The evidence establishes that Mr. Messina began psychiatric treatment within one week of the 1982 accident. He did not have a psychological problem other than a brief period for divorce counseling. The psychiatric treatment continued to the time of trial, and the Dock Board paid for those sessions until Mr. Messina changed doctors in 1989. The treating psychiatrist testified that Mr. Messina was disabled because of severe depression and post traumatic stress disorder triggered by this incident. Thus, there was prima facie proof of a causal relationship between the 1982 accident and Mr. Messina’s disability, which shifted the burden of proof to the Dock Board. The Dock Board did not carry its burden.

*456The trial court’s finding of permanent total disability is supported by the evidence and is affirmed.

AFFIRMED

. It appears some co-workers suggested he should have shot the subject rather than permit himself to be pulled off of the bridge.

. An automobile accident and the suicide of Mr. Messina’s wife.

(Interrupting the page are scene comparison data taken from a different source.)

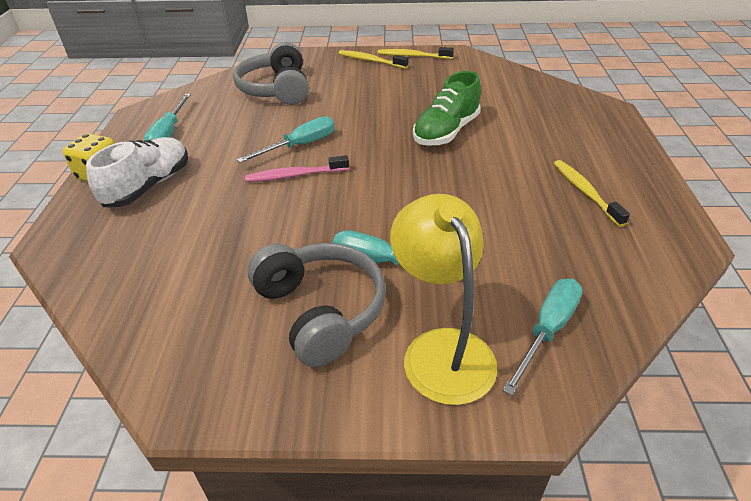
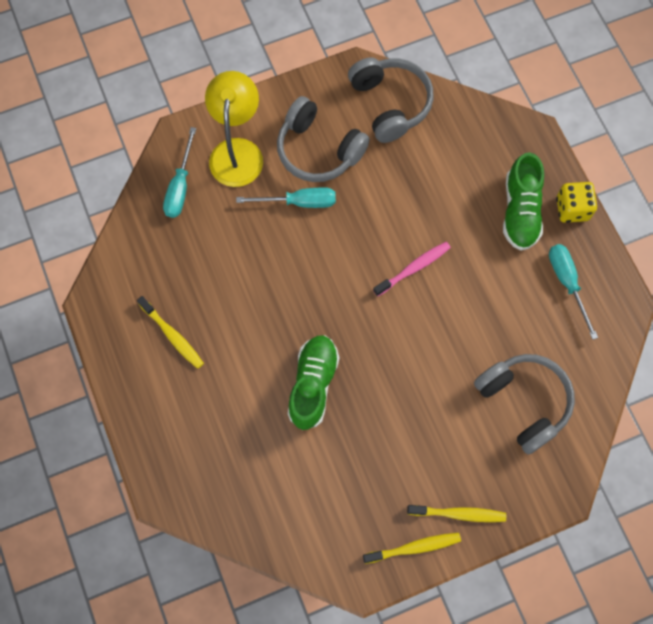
camera: 155 degrees right, 30 degrees up
white shoe [86,137,188,207] -> green shoe [503,152,544,251]
turquoise screwdriver [237,116,334,163] -> none
yellow lamp [390,194,497,405] -> yellow lamp turned 135 degrees counterclockwise [205,71,263,187]
none -> grey headphones [348,57,434,143]

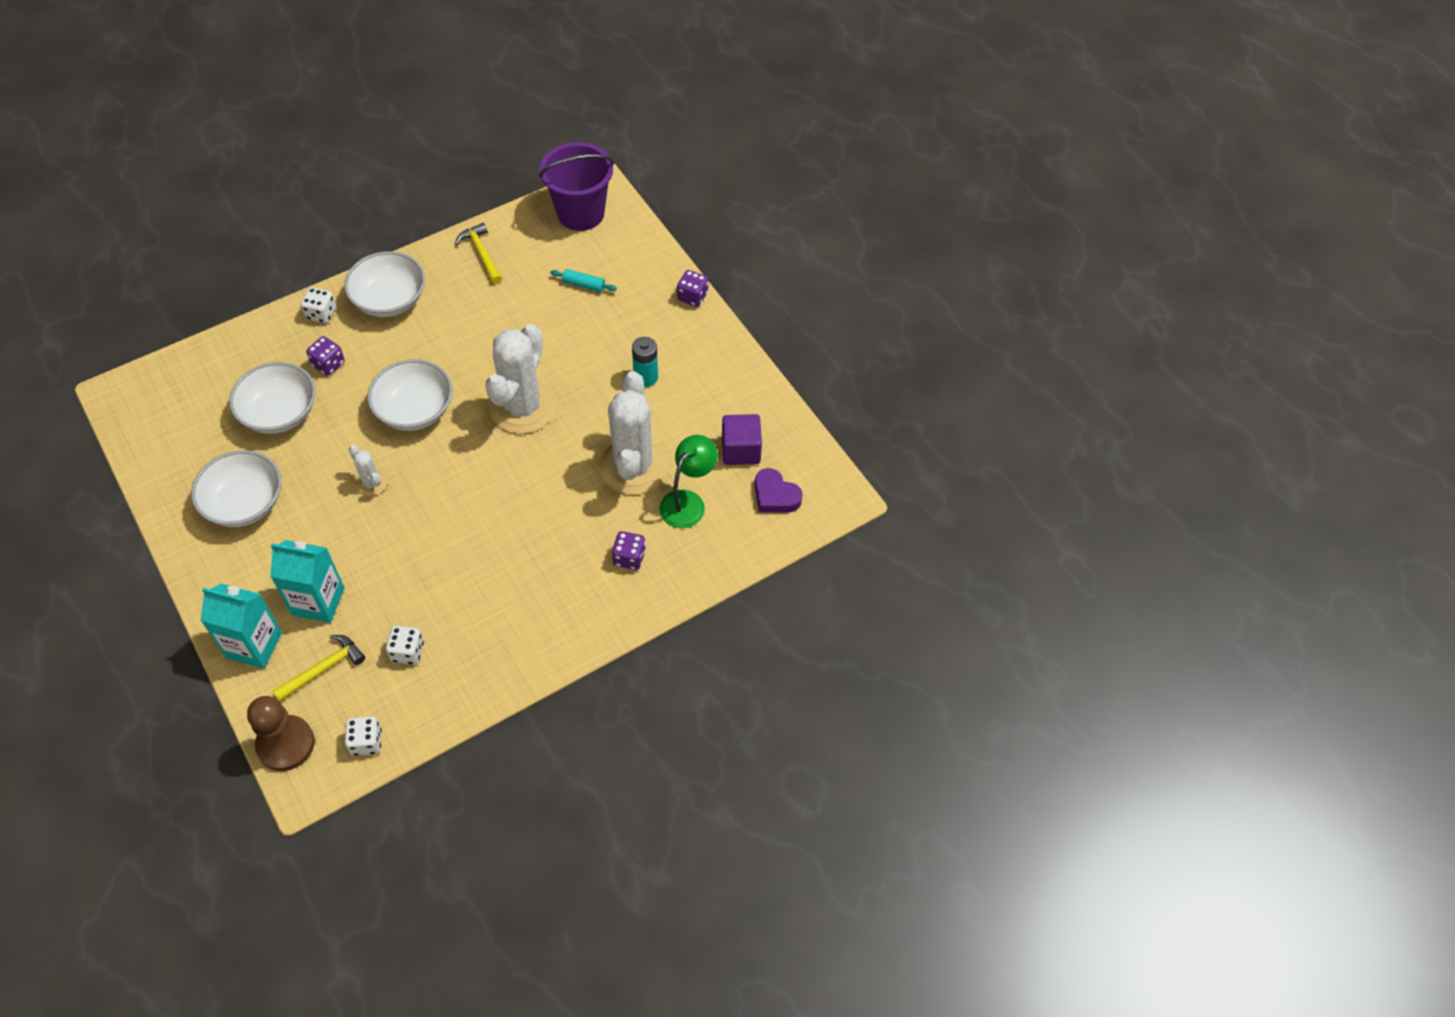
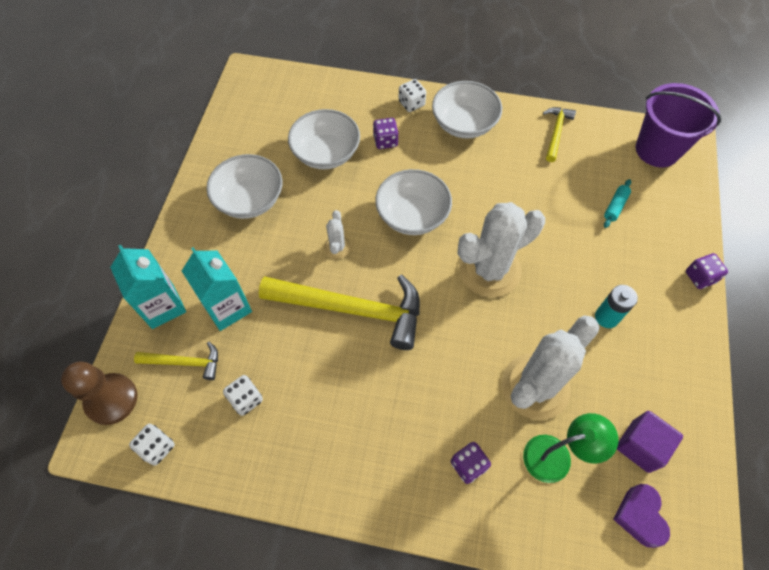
camera: 45 degrees right, 5 degrees up
turquoise rolling pin [550,269,617,292] -> turquoise rolling pin turned 60 degrees clockwise [604,179,631,228]
none -> yellow hammer [259,275,420,350]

. At the time of Mr. Messina’s injury, La.R.S. 23:1221(3) provided:

For injury producing partial disability of the employee to perform the duties in which he was customarily engaged when injured or duties of the same or similar character, nature, or description for which he was fitted by education, training, and experience, sixty-six and two-thirds per centum of the difference between the wages the employee was earning at the time of the injury and any lesser wages which the employee actually earns in any week thereafter ... during the period of disability, but ... not beyond a maximum of four hundred fifty weeks for such partial disability resulting from injury occurring on and after September 1, 1977.